A former U.S. congressman from Indiana, technology company executives, a man training to be an FBI agent, and an investment banker were among nine people charged in four separate and unrelated insider trading schemes revealed on Monday with the unsealing of indictments in New York City.
It was one of the most significant attacks by law enforcement on insider trading in a decade, and a prosecutor and other federal officials pledged fresh enthusiasm for similar prosecutions in the future. They said the cheating resulted in millions of dollars of illegal profits for defendants situated on both coasts and in middle America.
Stephen Buyer was accused in court papers of engaging in insider trading during the $26.5 billion merger of T-Mobile and Sprint, announced in April 2018. An indictment identified him as someone who misappropriated secrets he learned as a consultant to make $350,000 illegally.
Buyer, 63, of Noblesville, Indiana, was arrested Monday in his home state. He served on committees with oversight over the telecommunications industry while a Republican congressman from 1993 through 2011.
He was described as making purchases of Sprint securities in March 2018 just a day after attending a golf outing with a T-Mobile executive who told him about the company’s then-nonpublic plan to acquire Sprint, according to a civil case brought against Buyer by the Securities and Exchange Commission in a federal court in Manhattan.

Set of tasks:
a. List each kind of person that the insider trading article says was among the nine people charged.
b. According to the insider trading article, how much money did Stephen Buyer allegedly make illegally?
c. Retype the part of the insider trading article between "A former U.S." and "New York City.", inclusive.

Page-level text extractions:
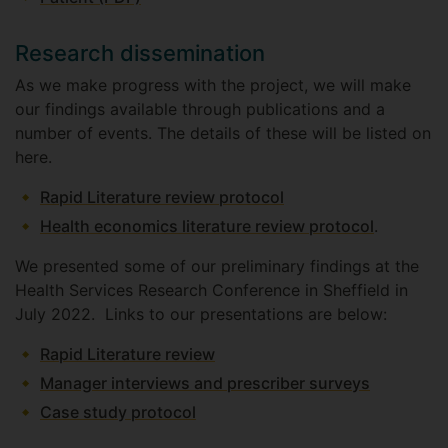
Research dissemination
As we make progress with the project, we will make
our findings available through publications and a
number of events. The details of these will be listed on
here.
Rapid Literature review protocol
Health economics literature review protocol
.
We presented some of our preliminary findings at the
Health Services Research Conference in Sheffield in
July 2022. Links to our presentations are below:
Rapid Literature review
Manager interviews and prescriber surveys
Case study protocol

Exercise answers:
a.
- A former U.S. congressman from Indiana
- Technology company executives
- A man training to be an FBI agent
- An investment banker

b. $350,000

c.
A former U.S. congressman from Indiana, technology company executives, a man training to be an FBI agent, and an investment banker were among nine people charged in four separate and unrelated insider trading schemes revealed on Monday with the unsealing of indictments in New York City.